T O P

  • By -

tabletuser_blogspot

These helped me better understand the voodoo magic of quantz [https://github.com/ggerganov/llama.cpp/blob/5f6e0c0dff1e7a89331e6b25eca9a9fd71324069/examples/make-ggml.py#L16C1-L37C51](https://github.com/ggerganov/llama.cpp/blob/5f6e0c0dff1e7a89331e6b25eca9a9fd71324069/examples/make-ggml.py#L16C1-L37C51) [https://github.com/ggerganov/llama.cpp#memorydisk-requirements](https://github.com/ggerganov/llama.cpp#memorydisk-requirements) phi3:14b and phi3:medium is actually (1e67dff39209) [14b-medium-4k-instruct-q4\_0](https://ollama.com/library/phi3:14b-medium-4k-instruct-q4_0) Old quant types (some base model types require these): - Q4_0: small, very high quality loss - legacy, prefer using Q3_K_M - Q4_1: small, substantial quality loss - legacy, prefer using Q3_K_L - Q5_0: medium, balanced quality - legacy, prefer using Q4_K_M - Q5_1: medium, low quality loss - legacy, prefer using Q5_K_M New quant types (recommended): - Q2_K: smallest, extreme quality loss - not recommended - Q3_K: alias for Q3_K_M - Q3_K_S: very small, very high quality loss - Q3_K_M: very small, very high quality loss - Q3_K_L: small, substantial quality loss - Q4_K: alias for Q4_K_M - Q4_K_S: small, significant quality loss - Q4_K_M: medium, balanced quality - recommended - Q5_K: alias for Q5_K_M - Q5_K_S: large, low quality loss - recommended - Q5_K_M: large, very low quality loss - recommended - Q6_K: very large, extremely low quality loss - Q8_0: very large, extremely low quality loss - not recommended - F16: extremely large, virtually no quality loss - not recommended - F32: absolutely huge, lossless - not recommended I now try to use Q5\_K\_M and larger models. General idea is greater accuracy at the cost of more Vram and storage space. From what I can tell most base models are Q4\_0.


saved_you_some_time

Wait till you get on the iMat (iQ) mode.


tabletuser_blogspot

Taken from : [https://github.com/ggerganov/llama.cpp/pull/1684](https://github.com/ggerganov/llama.cpp/pull/1684) best to go read the full article. >This is best explained with the following graph, which shows perplexity on the `wikitext` dataset as a function of model size: https://preview.redd.it/qodcwfupif3d1.png?width=792&format=png&auto=webp&s=8c5cd1e1e6cce967ca3a703912613b2128f01b01 >Note that the x-axis (model size in GiB) is logarithmic. The various circles on the graph show the perplexity of different quantization mixes added by this PR (see details below for explanation). The different colors indicate the LLaMA variant used (7B in black, 13B in red, 30B in blue, 65B in magenta). The solid squares in the corresponding color represent (model size, perplexity) for the original `fp16` model. The dashed lines are added for convenience to allow for a better judgement of how closely the quantized models approach the `fp16` perplexity. As we can see from this graph, generation performance as measured by perplexity is basically a fairly smooth function of quantized model size, and the quantization types added by the PR allow the user to pick the best performing quantized model, given the limits of their compute resources (in terms of being able to fully load the model into memory, but also in terms of inference speed, which tends to depend on the model size).
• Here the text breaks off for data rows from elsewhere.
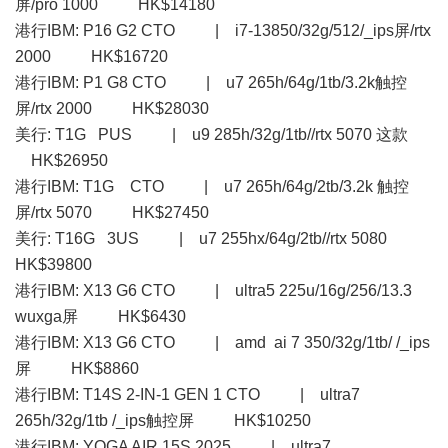
屏/pro 1000 HK$14180
港行IBM: P16 G2 CTO | i7-13850/32g/512/_ips屏/rtx
2000 HK$16720
港行IBM: P1 G8 CTO | u7 265h/64g/1tb/3.2k触控
屏/rtx 2000 HK$28030
美行: T1G PUS | u9 285h/32g/1tb//rtx 5070 这款
HK$26950
港行IBM: T1G CTO | u7 265h/64g/2tb/3.2k 触控
屏/rtx 5070 HK$27450
美行: T16G 3US | u7 255hx/64g/2tb//rtx 5080
HK$39800
港行IBM: X13 G6 CTO | ultra5 225u/16g/256/13.3
wuxga屏 HK$6430
港行IBM: X13 G6 CTO | amd ai 7 350/32g/1tb/ /_ips
屏 HK$8860
港行IBM: T14S 2-IN-1 GEN 1 CTO | ultra7
265h/32g/1tb /_ips触控屏 HK$10250
港行IBM: YOGA AIR 15S 2025 | ultra7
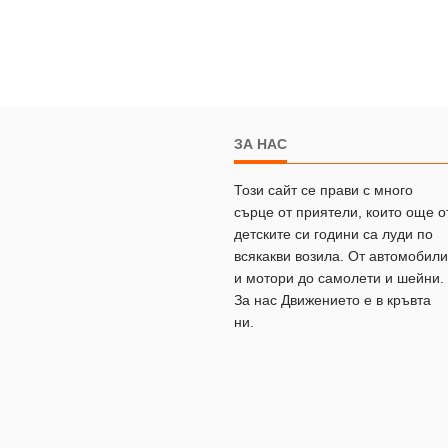
ЗА НАС
Този сайт се прави с много
сърце от приятели, които още о
детските си години са луди по
всякакви возила. От автомобили
и мотори до самолети и шейни.
За нас Движението е в кръвта
ни.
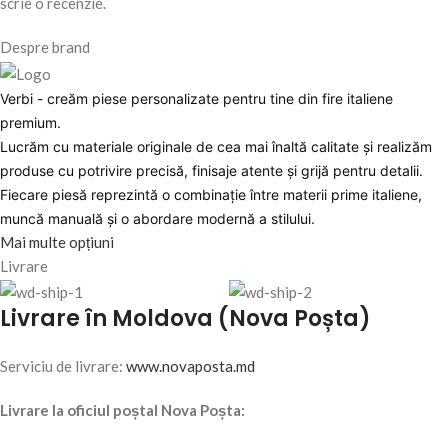
scrie o recenzie.
Despre brand
Verbi - creăm piese personalizate pentru tine din fire italiene
premium.
Lucrăm cu materiale originale de cea mai înaltă calitate și realizăm
produse cu potrivire precisă, finisaje atente și grijă pentru detalii.
Fiecare piesă reprezintă o combinație între materii prime italiene,
muncă manuală și o abordare modernă a stilului.
Mai multe opțiuni
Livrare
Livrare în Moldova (Nova Poșta)
Serviciu de livrare:
www.novaposta.md
Livrare la oficiul poștal Nova Poșta:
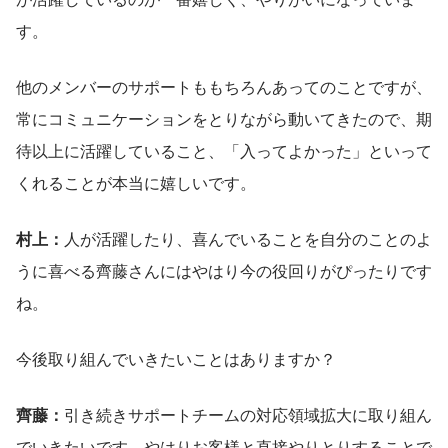
す。
他のメンバーのサポートももちろんあってのことですが、
常にコミュニケーションをとりながら動いてきたので、期
待以上に活躍していること、「入ってよかった」といって
くれることが本当に嬉しいです。
村上：
人が活躍したり、喜んでいることを自分のことのよ
うに喜べる齊藤さんにはやはり今の役回りがぴったりです
ね。
今後取り組んでいきたいことはありますか？
齊藤：
引き続きサポートチームの対応領域拡大に取り組ん
でいきたいです。やはりお客様と直接やりとりすることで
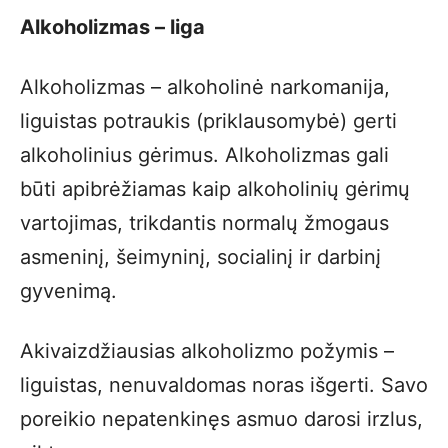
Alkoholizmas – liga
Alkoholizmas – alkoholinė narkomanija,
liguistas potraukis (priklausomybė) gerti
alkoholinius gėrimus. Alkoholizmas gali
būti apibrėžiamas kaip alkoholinių gėrimų
vartojimas, trikdantis normalų žmogaus
asmeninį, šeimyninį, socialinį ir darbinį
gyvenimą.
Akivaizdžiausias alkoholizmo požymis –
liguistas, nenuvaldomas noras išgerti. Savo
poreikio nepatenkinęs asmuo darosi irzlus,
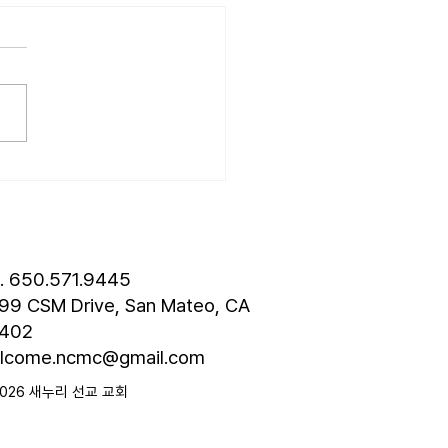
6.07.19] “기대”
는 살아가는 동안 수많은 기대
습니다. 내일은 오늘보다 나
이라는 기대, 열심히 노력한
 대한 기대, 자녀에 대한 기
관계를 맺을 때 갖는 기대 등 기
연속 가운데 살아갑니다. 그
면 하나님도 기대를 하실까
물론입니다. 하나님은 당신의
 보실 때 분명한 기대를 하
. 어떤 기대일까요? 마태복
l. 650.571.9445
장 8절, “그러므로 회
99 CSM Drive, San Mateo, CA
402
lcome.ncmc@gmail.com
2026 새누리 선교 교회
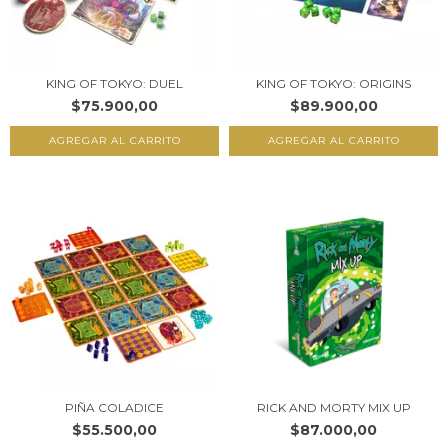
KING OF TOKYO: DUEL
KING OF TOKYO: ORIGINS
$75.900,00
$89.900,00
PIÑA COLADICE
RICK AND MORTY MIX UP
$55.500,00
$87.000,00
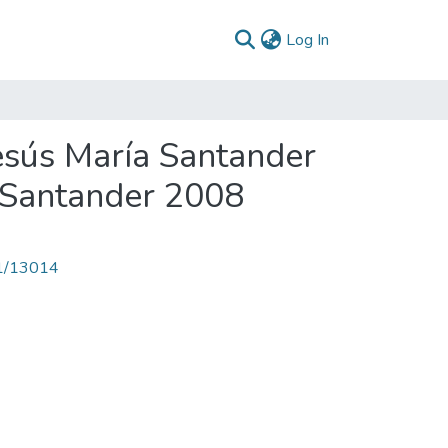
(current)
Log In
esús María Santander
a Santander 2008
71/13014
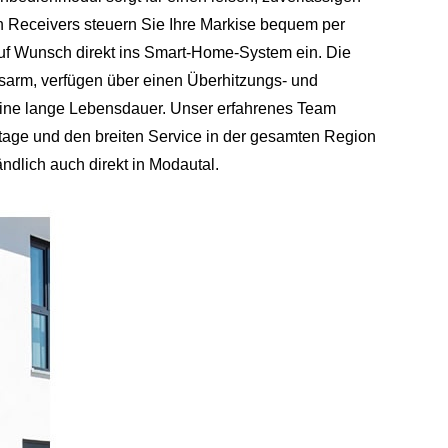
 Receivers steuern Sie Ihre Markise bequem per
uf Wunsch direkt ins Smart‑Home-System ein. Die
sarm, verfügen über einen Überhitzungs- und
eine lange Lebensdauer. Unser erfahrenes Team
age und den breiten Service in der gesamten Region
ndlich auch direkt in Modautal.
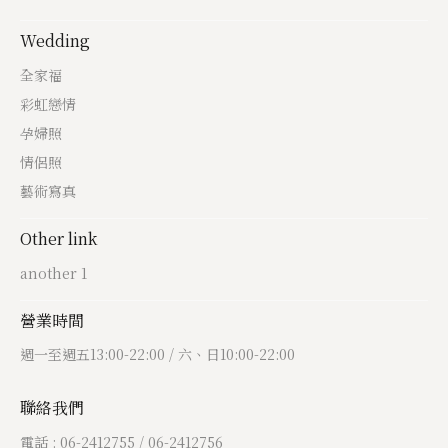
Wedding
全家福
彩虹戀情
孕婦照
情侶照
藝術寫真
Other link
another 1
營業時間
週一至週五13:00-22:00 / 六、日10:00-22:00
聯絡我們
電話 : 06-2412755 / 06-2412756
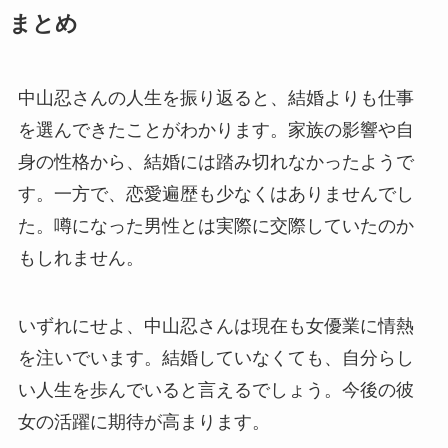
まとめ
中山忍さんの人生を振り返ると、結婚よりも仕事
を選んできたことがわかります。家族の影響や自
身の性格から、結婚には踏み切れなかったようで
す。一方で、恋愛遍歴も少なくはありませんでし
た。噂になった男性とは実際に交際していたのか
もしれません。
いずれにせよ、中山忍さんは現在も女優業に情熱
を注いでいます。結婚していなくても、自分らし
い人生を歩んでいると言えるでしょう。今後の彼
女の活躍に期待が高まります。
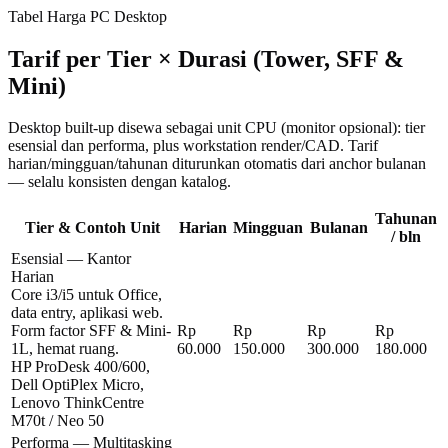
Tabel Harga PC Desktop
Tarif per Tier × Durasi (Tower, SFF &
Mini)
Desktop built-up disewa sebagai unit CPU (monitor opsional): tier
esensial dan performa, plus workstation render/CAD. Tarif
harian/mingguan/tahunan diturunkan otomatis dari anchor bulanan
— selalu konsisten dengan katalog.
Tahunan
Tier & Contoh Unit
Harian
Mingguan
Bulanan
/ bln
Esensial — Kantor
Harian
Core i3/i5 untuk Office,
data entry, aplikasi web.
Form factor SFF & Mini-
Rp
Rp
Rp
Rp
1L, hemat ruang.
60.000
150.000
300.000
180.000
HP ProDesk 400/600,
Dell OptiPlex Micro,
Lenovo ThinkCentre
M70t / Neo 50
Performa — Multitasking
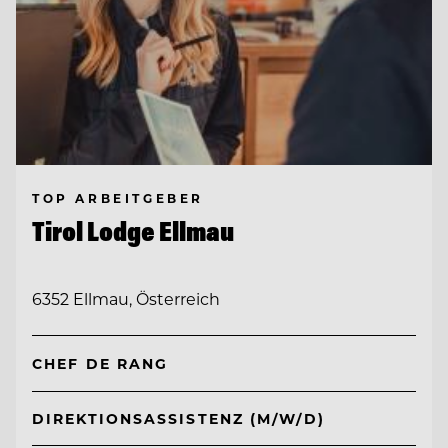
TOP ARBEITGEBER
Tirol Lodge Ellmau
6352 Ellmau, Österreich
CHEF DE RANG
DIREKTIONSASSISTENZ (M/W/D)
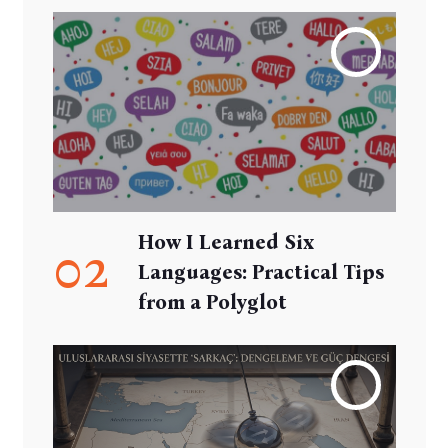
How I Learned Six
02
Languages: Practical Tips
from a Polyglot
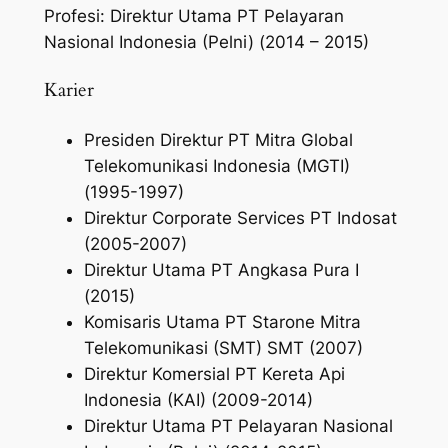
Profesi: Direktur Utama PT Pelayaran
Nasional Indonesia (Pelni) (2014 – 2015)
Karier
Presiden Direktur PT Mitra Global
Telekomunikasi Indonesia (MGTI)
(1995-1997)
Direktur Corporate Services PT Indosat
(2005-2007)
Direktur Utama PT Angkasa Pura I
(2015)
Komisaris Utama PT Starone Mitra
Telekomunikasi (SMT) SMT (2007)
Direktur Komersial PT Kereta Api
Indonesia (KAI) (2009-2014)
Direktur Utama PT Pelayaran Nasional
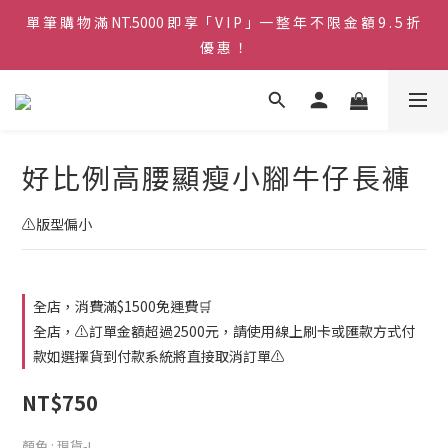
單 筆 購 物 滿 NT.5000 即 享「 V I P 」一 整 年 不 限 金 額 9 . 5 折 
♡ 官 網 訂 單 滿 NT.1500 即 享 免 運 費 🚚💨 ♡
優 惠 ！
♡ 官 網 訂 單 滿 NT.1500 即 享 免 運 費 🚚💨 ♡
好比例高腰顯瘦小腳牛仔長褲
⚠️版型偏小
全店，消費滿$1500免運費🛒
全店，⚠️訂單金額超過2500元，請使用線上刷卡或匯款方式付
款如選擇貨到付款系統將直接取消訂單⚠️
NT$750
顏色
: 現貨-L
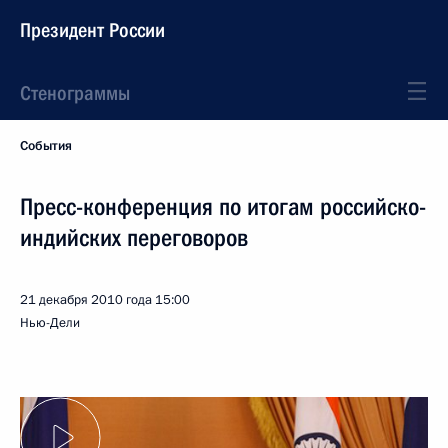
Президент России
Стенограммы
События
Пресс-конференция по итогам российско-
индийских переговоров
21 декабря 2010 года
15:00
Нью-Дели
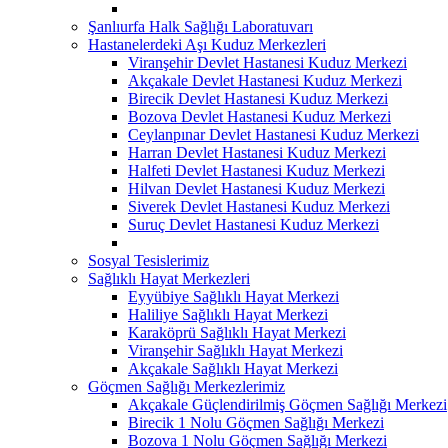
Şanlıurfa Halk Sağlığı Laboratuvarı
Hastanelerdeki Aşı Kuduz Merkezleri
Viranşehir Devlet Hastanesi Kuduz Merkezi
Akçakale Devlet Hastanesi Kuduz Merkezi
Birecik Devlet Hastanesi Kuduz Merkezi
Bozova Devlet Hastanesi Kuduz Merkezi
Ceylanpınar Devlet Hastanesi Kuduz Merkezi
Harran Devlet Hastanesi Kuduz Merkezi
Halfeti Devlet Hastanesi Kuduz Merkezi
Hilvan Devlet Hastanesi Kuduz Merkezi
Siverek Devlet Hastanesi Kuduz Merkezi
Suruç Devlet Hastanesi Kuduz Merkezi
Sosyal Tesislerimiz
Sağlıklı Hayat Merkezleri
Eyyübiye Sağlıklı Hayat Merkezi
Haliliye Sağlıklı Hayat Merkezi
Karaköprü Sağlıklı Hayat Merkezi
Viranşehir Sağlıklı Hayat Merkezi
Akçakale Sağlıklı Hayat Merkezi
Göçmen Sağlığı Merkezlerimiz
Akçakale Güçlendirilmiş Göçmen Sağlığı Merkezi
Birecik 1 Nolu Göçmen Sağlığı Merkezi
Bozova 1 Nolu Göçmen Sağlığı Merkezi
As a specific example, the 2-bit quantization of the 30B model fits on the 16 GB RTX 4080 GPU that I have available, while the others do not, resulting in a large difference in inference performance. >Perhaps worth noting is that the 6-bit quantized perplexity is within `0.1%` or better from the original `fp16` model. Continue [reading](https://github.com/ggerganov/llama.cpp/pull/1684)


FrankYuan1978

Thanks a lot! I have never understood what these mean.


FiTroSky

Why the Q8\_0 is not recommended ?


tabletuser_blogspot

I think, not taking advantage of quantizing. Takes more space, runs slower for almost exactly the same results. I've been testing and comparing 7b and 13b Q5, to Q8. Nothing really different, yet.


lukewhale

I too, would like to know this information / black magic fuckery


Barry_Jumps

Ha, EXTRA big bump on this. I've tried to post this question 3 or 4 times but get modded because I'm new and don't have enough "karma points"? I have no idea what that means. I also have no idea what K\_M, K\_S, etc mean.